BEGIN
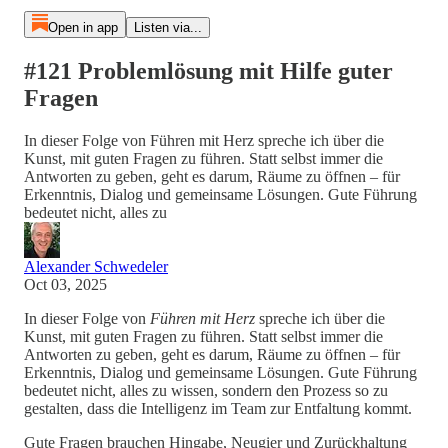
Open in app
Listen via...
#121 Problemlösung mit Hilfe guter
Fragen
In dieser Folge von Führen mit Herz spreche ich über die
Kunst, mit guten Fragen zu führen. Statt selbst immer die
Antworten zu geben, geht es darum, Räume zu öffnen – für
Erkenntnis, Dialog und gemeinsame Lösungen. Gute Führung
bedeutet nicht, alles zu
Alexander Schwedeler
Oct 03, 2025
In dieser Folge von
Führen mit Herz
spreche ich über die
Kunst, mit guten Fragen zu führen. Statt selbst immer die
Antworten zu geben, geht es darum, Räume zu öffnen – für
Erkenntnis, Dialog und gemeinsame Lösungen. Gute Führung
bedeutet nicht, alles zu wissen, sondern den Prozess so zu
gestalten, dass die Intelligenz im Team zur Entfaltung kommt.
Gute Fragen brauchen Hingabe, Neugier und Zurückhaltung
END
Exercise objective
Lines from the one with "gestalten, dass die" through the end of the data: set these down exactly, including both ends and nothing more.

Task response
gestalten, dass die Intelligenz im Team zur Entfaltung kommt.
Gute Fragen brauchen Hingabe, Neugier und Zurückhaltung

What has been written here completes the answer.